この機能は メッセージキュー 4.2 で導入され、メッセージがブローカに送信された時点で、テキスト (オブジェクトではない) の XML メッセージの XML スキーマを検証できます。XML スキーマ (XSD) の場所は、Message Queue 送信先のプロパティーとして指定されます。XSD の場所が指定されていない場合は、XML ドキュメント内の DTD 宣言を使用して DTD 検証が実行されます。データ型および値の範囲の検証を含む XSD 検証は、DTD 検証よりも厳格です。
この機能の使用法については、「XML ペイロードメッセージのスキーマ検証」を参照してください。
X/Open 分散トランザクションモデルに従って、分散トランザクションのサポートは、1 つ以上のリソースマネージャーで実行される操作の追跡と管理を行う分散トランザクションマネージャーに依存します。メッセージキュー 4.2 では、Message Queue C-API で XA インタフェース (分散トランザクションマネージャーと、XA 準拠のリソースマネージャーとしての Message Queue の間のインタフェース) がサポートされます。

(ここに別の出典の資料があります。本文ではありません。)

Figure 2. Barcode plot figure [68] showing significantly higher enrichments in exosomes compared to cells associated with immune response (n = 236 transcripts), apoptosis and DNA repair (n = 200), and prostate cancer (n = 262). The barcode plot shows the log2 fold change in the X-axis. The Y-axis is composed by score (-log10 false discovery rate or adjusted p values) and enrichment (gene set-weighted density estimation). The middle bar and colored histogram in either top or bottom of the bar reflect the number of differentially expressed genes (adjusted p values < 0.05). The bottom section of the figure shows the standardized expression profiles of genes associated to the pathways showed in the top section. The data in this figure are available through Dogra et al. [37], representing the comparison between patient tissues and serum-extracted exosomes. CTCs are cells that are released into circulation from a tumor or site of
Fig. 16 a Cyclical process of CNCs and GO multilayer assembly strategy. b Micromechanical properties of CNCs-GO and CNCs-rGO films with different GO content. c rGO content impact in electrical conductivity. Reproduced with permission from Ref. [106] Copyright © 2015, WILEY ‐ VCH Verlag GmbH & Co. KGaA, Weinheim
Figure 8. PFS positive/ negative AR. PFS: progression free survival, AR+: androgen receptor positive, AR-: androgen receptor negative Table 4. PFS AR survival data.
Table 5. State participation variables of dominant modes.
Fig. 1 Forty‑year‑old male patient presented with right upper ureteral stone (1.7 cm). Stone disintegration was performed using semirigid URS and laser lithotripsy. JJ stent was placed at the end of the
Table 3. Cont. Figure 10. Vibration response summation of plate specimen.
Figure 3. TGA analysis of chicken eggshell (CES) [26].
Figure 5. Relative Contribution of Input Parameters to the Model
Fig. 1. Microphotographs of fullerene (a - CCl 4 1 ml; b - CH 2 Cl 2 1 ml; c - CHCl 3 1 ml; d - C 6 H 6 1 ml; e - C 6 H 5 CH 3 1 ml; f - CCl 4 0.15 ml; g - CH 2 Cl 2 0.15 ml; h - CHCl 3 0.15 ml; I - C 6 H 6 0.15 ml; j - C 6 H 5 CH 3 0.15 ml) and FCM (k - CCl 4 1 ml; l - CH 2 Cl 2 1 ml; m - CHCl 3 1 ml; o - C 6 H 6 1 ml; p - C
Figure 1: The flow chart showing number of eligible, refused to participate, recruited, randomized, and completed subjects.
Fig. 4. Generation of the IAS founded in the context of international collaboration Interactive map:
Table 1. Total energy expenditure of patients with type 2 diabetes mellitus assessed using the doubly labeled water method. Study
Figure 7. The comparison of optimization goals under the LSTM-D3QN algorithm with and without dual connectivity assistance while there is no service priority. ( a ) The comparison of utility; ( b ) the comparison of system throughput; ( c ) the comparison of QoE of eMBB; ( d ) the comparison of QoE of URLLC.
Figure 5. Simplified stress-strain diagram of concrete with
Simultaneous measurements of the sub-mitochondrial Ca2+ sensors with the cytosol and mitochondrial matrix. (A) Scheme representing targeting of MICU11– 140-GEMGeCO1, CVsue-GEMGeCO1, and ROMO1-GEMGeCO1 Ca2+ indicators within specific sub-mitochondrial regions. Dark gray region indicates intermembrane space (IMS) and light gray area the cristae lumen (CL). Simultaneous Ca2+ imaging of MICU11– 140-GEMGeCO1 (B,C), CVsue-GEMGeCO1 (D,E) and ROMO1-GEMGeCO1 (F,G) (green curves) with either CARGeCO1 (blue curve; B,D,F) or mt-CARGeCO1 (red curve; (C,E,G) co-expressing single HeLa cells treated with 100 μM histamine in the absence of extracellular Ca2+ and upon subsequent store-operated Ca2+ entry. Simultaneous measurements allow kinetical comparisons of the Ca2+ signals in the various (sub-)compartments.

それにより、BEA Tuxedo などの分散トランザクション処理環境で実行される Message Queue C-API クライアントが、分散トランザクションに参加できます。
この分散トランザクションのサポートは、次に示す、XA インタフェース仕様を実装するための新しい C-API 関数 (および新しいパラメータとエラーコード) から成ります。
MQGetXAConnection() MQCreateXASession()
C クライアントアプリケーションを分散トランザクションのコンテキストで使用する場合は、MQGetXAConnection() を使用して接続を取得し、MQCreateXASession() を使用して、メッセージを生成および消費するためのセッションを作成します。すべての分散トランザクションの開始、コミット、およびロールバックは、分散トランザクションマネージャーが提供する API によって管理されます。
分散トランザクション機能の使用法については、『Sun GlassFish Message Queue 4.4 Developer’s Guide for C Clients』の「Working With Distributed Transactions」を参照してください。
メッセージキュー 4.2 には、Tuxedo トランザクションマネージャーに基づくプログラミング例が用意されています。これらのサンプルプログラムの使用法については、『Sun GlassFish Message Queue 4.4 Developer’s Guide for C Clients』の「Distributed Transaction Sample Programs」を参照してください。
分散トランザクション機能は、Solaris、Linux、および Windows プラットフォームでサポートされますが、現時点で保証されているのは Solaris プラットフォームのみです。
Message Queue インストーラが、メッセージキュー を Sun Connection に登録できるように拡張されました。Sun Connection は、Sun のハードウェアとソフトウェアの追跡、構成、および維持を支援するために Sun が提供するサービスです。
メッセージキュー のインストール中に、メッセージキュー を Sun Connection に登録するかどうかを選択できます。インストールした Message Queue に関する情報、たとえば、リリースバージョン、ホスト名、オペレーティングシステム、インストール日などの基本情報は、Sun Connection のデータベースに安全に転送されます。Sun Connection のインベントリサービスは、Sun のハードウェアとソフトウェアの構成 に役立ちます。また、更新サービスでは、最新のセキュリティー修正、推奨される更新、および機能拡張に関する情報を得ることができます。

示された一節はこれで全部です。